We agree that this could be tested. However, it seems most likely that the peptidyl-tRNA just iteratively slides three nucleotides backwards, reiterating the final lysine codon, such that the peptidyl-tRNA remains constantly poised on an AAA codon in the P site.

4) It would be appropriate to have molecular weight marker sizes indicated in Figures 4 and 5, with the expected sizes of the products indicated in the legends.

Figures 4 and 5 and their corresponding legends were updated as suggested by the reviewer.

Reviewer #3

1) Figure 1A: it is not obvious why a dual-luciferase reporter vector was used for these experiments, nor the rationale for why the insert is placed at the 5' end of the Renilla sequence.

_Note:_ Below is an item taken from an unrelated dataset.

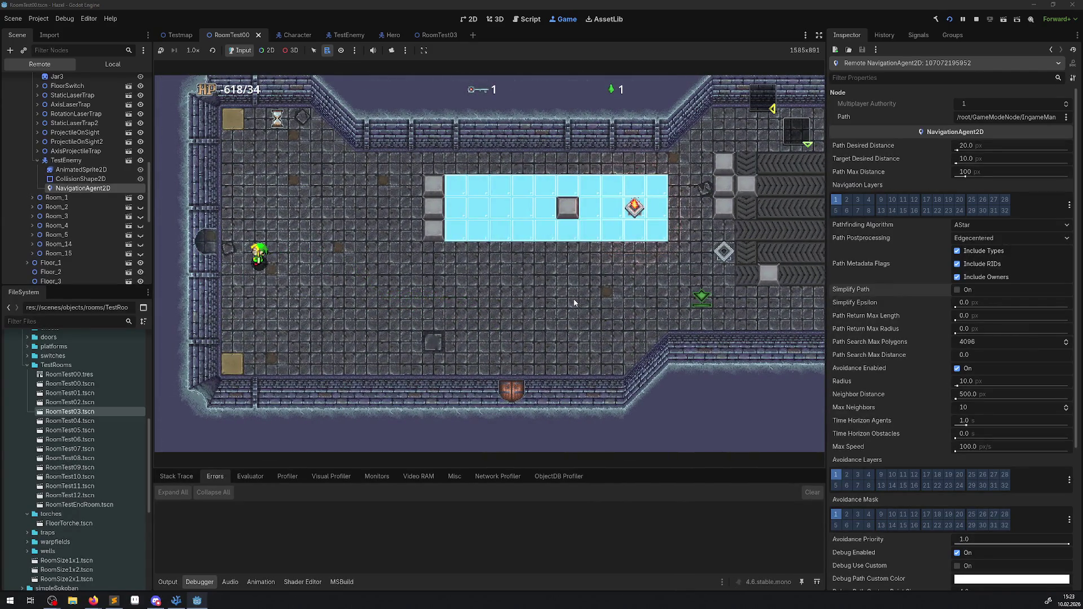
key(Left)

An explanation of the rationale behind the setup would be appreciated, especially given that both reporters are used to study NMD in yeast cells (Figure 6).

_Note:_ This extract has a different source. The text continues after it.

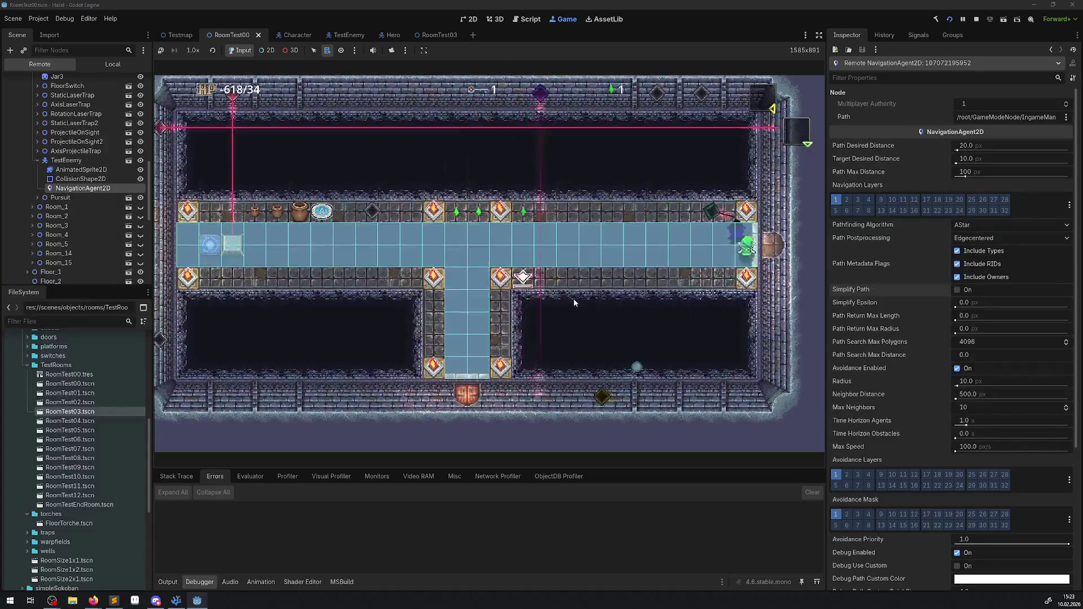
Return through the east door and walk the hero across the room to the right wall and back.
key(Right)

The dual luciferase reporter was used because we had these data from a previous study that we were conducting in the lab. We also conducted the study in Figure 1 with mCherry reporters in yeast. The levels of fluorescence from these latter constructs were too small to measure, though the data analyzed by western are consistent with the luciferase reporter data.

2) Figure 3: the descriptions of Figures 3A, 3B and 3C in the manuscript text do not match up with the figures themselves. Furthermore, we suggest that the components of Figure 3 ought to be reordered. Namely, the di-lysine schematic diagram (currently 3B) should be introduced first.

The figure has been rearranged as suggested, and is now correctly referenced in the text.

3) Figure 6: I am somewhat worried that the luciferase mRNA steady state abundance in wild-type cells is only half that of UPF-delta cells. Usually, mRNAs harboring in frame PTCs are very low abundance (e.g. <5%). This may be due to the fact that a dual luciferase reporter was used? However, in the end, the data are what they are, and this is not a deal-breaker.

The mRNA levels of the wild-type luciferase reporter in the mRNA steady-state assay do not differ when the reporter is expressed in wild-type and upf1Δ cells, rather these values are within error of each other (amount of luciferase mRNA in cell-line/luciferase mRNA in wt cells = 1 ± 0.28, for wt, and 0.75 ± 0.16, for upf1Δ).